BEGIN

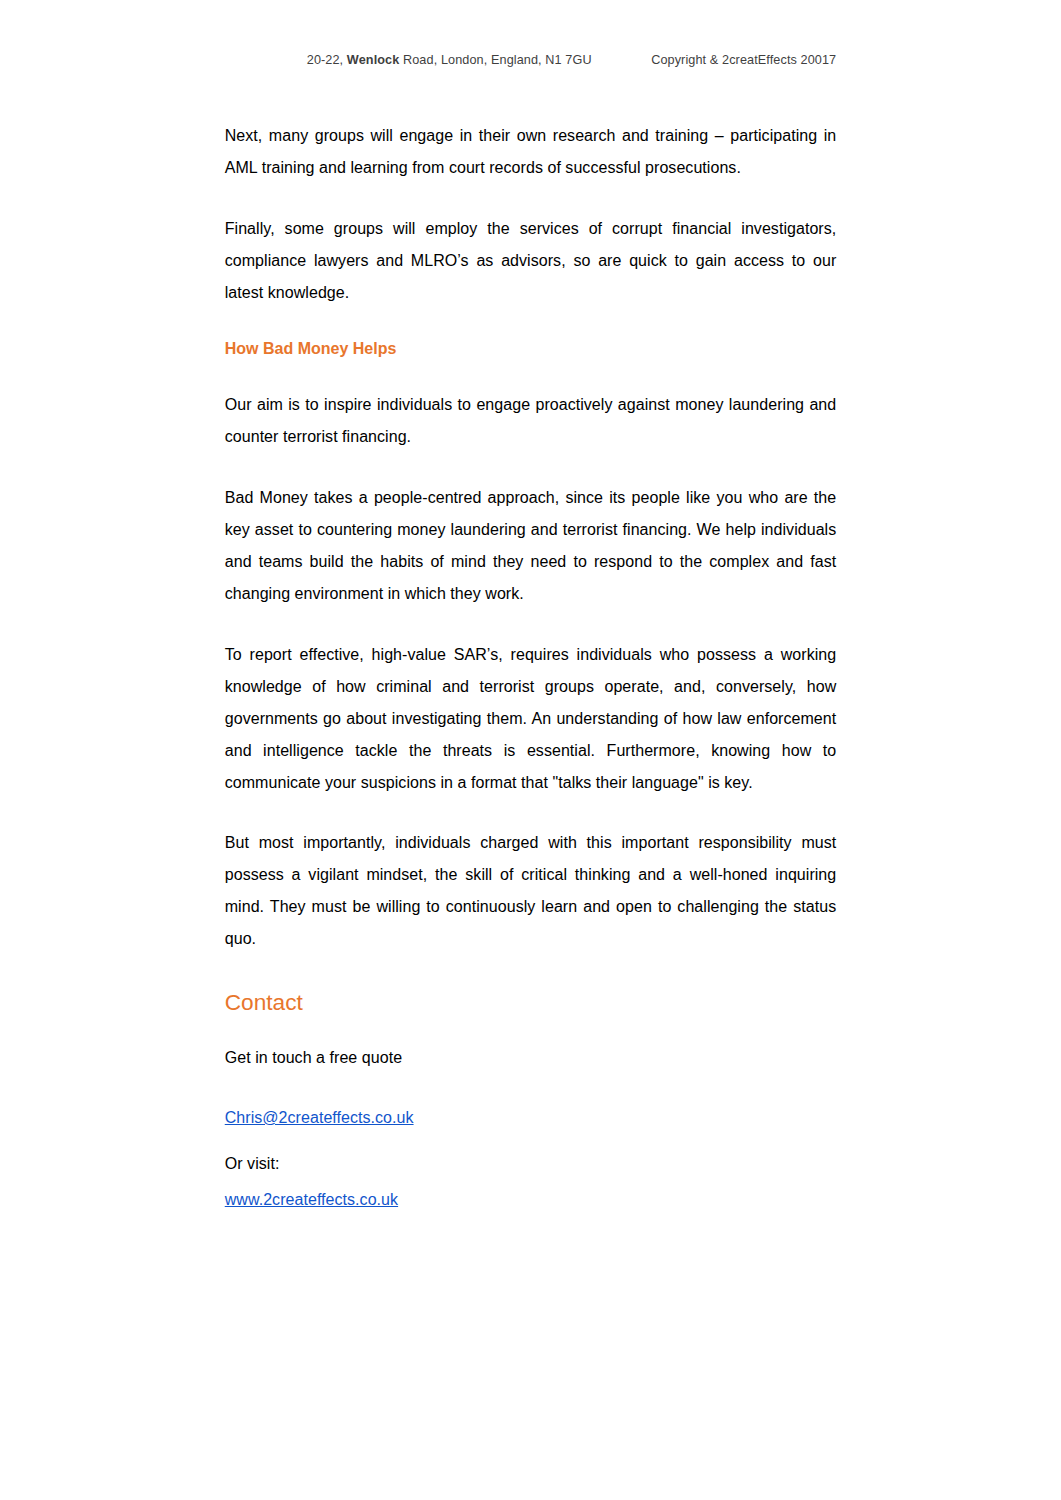20-22, Wenlock Road, London, England, N1 7GU Copyright & 2creatEffects 20017
Next, many groups will engage in their own research and training – participating in AML training and learning from court records of successful prosecutions.
Finally, some groups will employ the services of corrupt financial investigators, compliance lawyers and MLRO’s as advisors, so are quick to gain access to our latest knowledge.
How Bad Money Helps
Our aim is to inspire individuals to engage proactively against money laundering and counter terrorist financing.
Bad Money takes a people-centred approach, since its people like you who are the key asset to countering money laundering and terrorist financing. We help individuals and teams build the habits of mind they need to respond to the complex and fast changing environment in which they work.
To report effective, high-value SAR’s, requires individuals who possess a working knowledge of how criminal and terrorist groups operate, and, conversely, how governments go about investigating them. An understanding of how law enforcement and intelligence tackle the threats is essential. Furthermore, knowing how to communicate your suspicions in a format that "talks their language" is key.
But most importantly, individuals charged with this important responsibility must possess a vigilant mindset, the skill of critical thinking and a well-honed inquiring mind. They must be willing to continuously learn and open to challenging the status quo.
Contact
Get in touch a free quote
Chris@2createffects.co.uk
Or visit:
www.2createffects.co.uk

END

WHAT THE TASK ASKS
Show each line of the material above where "engage" occurs.

FINISHED TASK
Next, many groups will engage in their own research and training – participating in AML training and learning from court records of successful prosecutions.
Our aim is to inspire individuals to engage proactively against money laundering and counter terrorist financing.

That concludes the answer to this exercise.